I got “Nilsson Schmilsson” as a premium, for subscribing to or renewing some magazine, maybe “Rolling Stone” when they still did this. It came all battered, which bugged me, I wanted my albums pristine, and the opening cut was “Gotta Get Up.”

Gotta get up, gotta get out, gotta get home before the morning comes

“Gotta Get Up” is a tear with a whole story, you’re carried away, it’s infectious. It’s not what you expected in 1972, when progressive music was breaking through and if it was more pop, it was more ignored.

And eventually, that summer “Coconut” infected the airwaves, a song kinda like “Baby Shark” that you could not get out of your mind. People would start singing it spontaneously for no reason whatsoever…”put the lime in the coconut.” DOCTOR! “Now let me get this straight…” It seemed a novelty song, but it was composed by a serious songwriter.

But it was the tracks that were not hits that truly got under your skin, that you were infected by.

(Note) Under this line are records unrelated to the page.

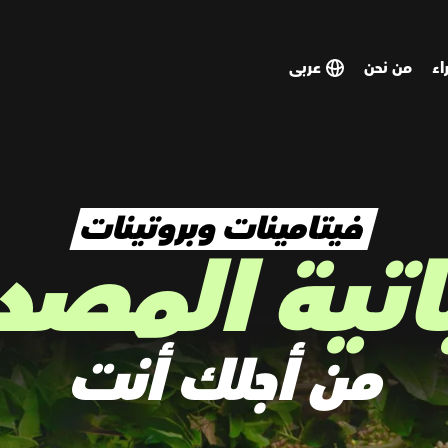
اء
من نحن
SELECT
SELECT
COUNTRY
COUNTRY
فيتامينات وبروتينات
اتية المصد
من أجلك أنت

“Gotta Get Up” was followed by “Driving Along,” which was upbeat and groovy, kinda like driving in your car with the windows down listening to the radio. It seemed like it was the next afternoon and the same guy who had to get up had done what he had to do, and was cruising.

But the piece-de-resistance was the third cut, “Early In The Morning.” This is the kind of track that made albums an art form. Never to be heard on the radio this music meant more to you than the hits. It sounded like early in the morning, with a bluesy feel, just Nilsson with some kind of keyboard. And I’ll tell you, oftentimes early in the morning I’ve got nothin’ but the blues too. I mean when I wake up too early. And the vocal gymnastics and the reference to himself creates a mood… A professional at his peak, with nothing but his talent on view, WHEW!

And “The Moonbeam Song” could have been straight off of “The Point.” Dreamy and childlike. Sounding completely different from what came before. It was soothing.

And the closer of the first side, “Down,” was pure bluesy rock, your body moved while you listened, this guy who seemed wimpy was nothing like that.

“Let The Good Times Roll” was a left field cover made completely Nilsson’s own.

“Jump Into The Fire” was heavy, it sounded like someone who got too close to the flame, it too rocked.

“I’ll Never Leave You,” the closing cut, seemed misplaced, kind of like “Good Night” on the White Album.

“Nilsson Schmilsson” sounded like nothing else. And since it had two big radio hits, people bought the album and listened to it. It’d be like hearing a big rap hit on the radio and finding the album contained Shostakovich.

But our tastes were broader back then.

Oh, for a moment there it seemed like kids were listening to everything, but hip-hop has now dominated.

And “Son of Schmilsson”, the follow-up, employed the same formula, but was not quite as good as what came before, but it contained the indelible “You’re Breakin’ My Heart,” which got ink, but no airplay, because of the profanity. Seen as huggable, Nilsson was not.

But, “Son of Schmilsson” did contain the near masterpiece “Spaceman,” which would have fit perfectly on “Nilsson Schmilsson.”

And then Harry met John Lennon, partied too hard, blew out his voice, and lost the plot and died before his time.

Now you cannot talk about this period of Nilsson’s work without crediting producer Richard Perry. Who was famous for slickness in an era that was rougher, but it succeeded, especially with Carly Simon’s “You’re So Vain,” with its bass then guitar and piano intro that worked so well on the radio, you heard those bubbling notes and you got ready for the story.

And the Doors came back, and maybe Led Zeppelin never left.

But Harry Nilsson’s work was positively buried until someone plucked it for use in “Russian Doll,” where it not only fits so beautifully, but embeds itself into your brain to the point where it becomes a personal hit, you want more.

But there is none, if you were a fan.